Dyche has rightly earned a reputation as one of the best up and coming managers during his time at Burnley.
Since taking charge at Turf Moor in 2012 he has overseen two promotions from the Championship. Sceptics may point to the fact he was relegated too but he stayed put and brought Burnley back to the Premier League the year after.
In the harsh world of the Premier League he is one of a select few flying the flag for English managers.
Both have undoubtedly been impressed by his work at Burnley where, with limited resources, he has continued to defy the odds.
The centre-back left for around £30million and many expected his departure to leave a gaping hole. However, James Tarkowski has merely stepped up to fill the vacant role.
Life has seamlessly carried on at Burnley – as it so often does with Dyche at the helm.
When talk of Leicester was put to Dyche following the sacking of Craig Shakespeare, he swiftly batted it away.
“First of all, I don’t want any manager to lose their job, I’m in the business and it’s very tough. There’s always empathy in that situation,” he said.
“It’s not the first time I’ve been linked. In a way you’re flattered by these links because it’s some form of recognition of the work that’s been done by the players, by the staff and by myself at this club.
“But they are paper stories. There’s no story from me. I’ve had it before and that’s the way it is.
“I’m not aware of any approach from any club during my time here.”
The two look a very good match on paper and crucially the Foxes have a squad that would suit Dyche. Under the 46-year-old, Burnley have become a defensively solid team who can exploit their opponents on the counter.
Such a style could be implemented at Leicester seamlessly given the players on offer there.
You can easily imagine Dyche getting the best out of the likes of Harry Maguire and Kasper Schmeichel at the back. While the chance to work with pacey forwards like Jamie Vardy and Riyad Mahrez must intrigue him too.

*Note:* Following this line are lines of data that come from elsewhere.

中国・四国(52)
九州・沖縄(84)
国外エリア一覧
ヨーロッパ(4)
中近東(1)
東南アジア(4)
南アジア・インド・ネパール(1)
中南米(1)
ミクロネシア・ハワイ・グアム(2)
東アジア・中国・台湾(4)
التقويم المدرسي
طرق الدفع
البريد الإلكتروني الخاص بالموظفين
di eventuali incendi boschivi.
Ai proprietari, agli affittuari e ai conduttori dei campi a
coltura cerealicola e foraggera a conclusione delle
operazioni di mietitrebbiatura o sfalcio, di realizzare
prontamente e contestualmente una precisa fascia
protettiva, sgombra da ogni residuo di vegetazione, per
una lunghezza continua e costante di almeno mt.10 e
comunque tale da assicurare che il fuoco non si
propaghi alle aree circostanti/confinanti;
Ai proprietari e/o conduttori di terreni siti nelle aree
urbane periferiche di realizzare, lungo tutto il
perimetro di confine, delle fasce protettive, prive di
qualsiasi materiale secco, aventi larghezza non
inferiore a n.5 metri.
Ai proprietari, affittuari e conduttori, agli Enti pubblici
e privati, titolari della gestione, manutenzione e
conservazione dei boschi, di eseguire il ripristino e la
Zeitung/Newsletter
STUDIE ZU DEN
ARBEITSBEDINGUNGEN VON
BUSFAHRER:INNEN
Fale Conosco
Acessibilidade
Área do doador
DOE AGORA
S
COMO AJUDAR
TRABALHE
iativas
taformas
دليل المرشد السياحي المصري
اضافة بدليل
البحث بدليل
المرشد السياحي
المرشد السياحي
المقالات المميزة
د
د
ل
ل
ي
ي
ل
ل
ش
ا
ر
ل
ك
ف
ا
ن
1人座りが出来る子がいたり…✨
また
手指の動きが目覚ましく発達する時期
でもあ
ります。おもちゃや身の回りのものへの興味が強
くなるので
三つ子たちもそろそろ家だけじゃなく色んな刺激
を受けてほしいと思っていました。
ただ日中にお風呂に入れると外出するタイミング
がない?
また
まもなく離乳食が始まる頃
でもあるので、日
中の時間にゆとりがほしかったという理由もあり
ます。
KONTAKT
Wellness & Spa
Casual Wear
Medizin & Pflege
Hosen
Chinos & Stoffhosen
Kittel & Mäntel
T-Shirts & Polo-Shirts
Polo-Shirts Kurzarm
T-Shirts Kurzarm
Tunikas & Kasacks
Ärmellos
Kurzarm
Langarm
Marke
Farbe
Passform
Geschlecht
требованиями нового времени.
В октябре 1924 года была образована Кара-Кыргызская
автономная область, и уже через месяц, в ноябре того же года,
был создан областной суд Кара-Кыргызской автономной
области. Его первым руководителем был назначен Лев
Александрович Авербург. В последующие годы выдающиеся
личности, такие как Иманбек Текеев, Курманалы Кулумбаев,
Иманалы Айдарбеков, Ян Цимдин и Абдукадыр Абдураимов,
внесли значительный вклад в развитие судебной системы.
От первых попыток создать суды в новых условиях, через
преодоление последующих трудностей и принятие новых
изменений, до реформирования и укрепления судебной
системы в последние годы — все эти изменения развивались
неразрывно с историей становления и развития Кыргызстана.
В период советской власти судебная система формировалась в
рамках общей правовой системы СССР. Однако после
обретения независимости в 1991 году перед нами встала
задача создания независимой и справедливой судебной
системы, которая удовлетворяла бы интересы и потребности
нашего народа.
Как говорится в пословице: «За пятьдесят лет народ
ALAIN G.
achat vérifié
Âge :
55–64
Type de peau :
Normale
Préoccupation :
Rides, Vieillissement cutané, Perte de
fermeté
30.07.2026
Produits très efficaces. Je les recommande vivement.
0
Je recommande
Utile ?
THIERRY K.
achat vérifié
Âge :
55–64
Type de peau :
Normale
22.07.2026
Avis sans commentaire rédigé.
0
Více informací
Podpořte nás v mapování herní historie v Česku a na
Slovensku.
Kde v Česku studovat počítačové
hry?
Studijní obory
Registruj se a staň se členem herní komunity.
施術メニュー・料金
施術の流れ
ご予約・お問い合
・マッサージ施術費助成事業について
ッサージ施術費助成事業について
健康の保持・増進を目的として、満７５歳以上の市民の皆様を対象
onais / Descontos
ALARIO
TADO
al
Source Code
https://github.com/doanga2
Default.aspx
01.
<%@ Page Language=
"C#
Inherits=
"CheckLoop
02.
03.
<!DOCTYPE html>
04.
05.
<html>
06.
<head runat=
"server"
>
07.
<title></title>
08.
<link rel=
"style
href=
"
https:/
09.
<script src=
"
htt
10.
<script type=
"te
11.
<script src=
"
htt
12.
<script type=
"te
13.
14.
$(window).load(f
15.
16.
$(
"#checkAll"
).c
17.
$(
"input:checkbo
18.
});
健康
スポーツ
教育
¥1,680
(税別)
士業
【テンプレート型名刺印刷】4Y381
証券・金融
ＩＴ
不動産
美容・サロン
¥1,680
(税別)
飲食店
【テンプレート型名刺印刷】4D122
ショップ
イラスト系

The concern for Dyche would perhaps be Leicester’s owners. They are currently set to appoint their third manager in eight months.
That is hardly an attractive proposition for a manager who has been working at a club that stuck by him even through relegation.
However, whatever you think of the Foxes hierarchy, they do financially back their managers. Both Claudio Ranieri and Shakespeare were given plenty to spend on new recruits. Sadly for them, they didn’t prove to be effective.
More recently, Everton have reportedly sounded out Dyche after axing Ronald Koeman. Again, the Burnley boss has been respectful.
“It’s very flattering, I’ve been linked with other situations before,” he said at FIFA awards ceremony at the London Palladium.
“I just keep getting on with my job until things change. It’s out of my hands, I’m just getting on with what I do.”
The truth is, though, one day Dyche is going to have to cut the cord with Burnley. Finding the right step will of course be a challenge. However, Leicester and not Everton feels like the right fit.
The Toffees have a squad bloated with playmakers and No.10s. They are devoid of pace and width, while their defence also looks just as leaky as their neighbours Liverpool.
It hardly seems like an environment Dyche could, or for that matter, would want to walk into. He would simply be taking on the same problems Koeman had.
Leicester, on the other hand, look primed for the 46-year-old to tweak. The base is there, he just needs to strengthen their values and style.
“You have to weave your way like the river, pick up your skills and keep going,” Dyche said.
“Some jobs you look at and think: ‘That’s nearly impossible to turn round.’ But what are your circumstances? If you are in a job and another becomes available and you can’t see a way of that moving forward, then you have a choice.
“If you are out of work and a job becomes available you might think: ‘I have to take it because jobs are so scarce.’”
Dyche is in that luxury position where he doesn’t have to jump at a job opening. But, when he looks back in a few years, he may regret he didn’t do just that when Leicester came calling.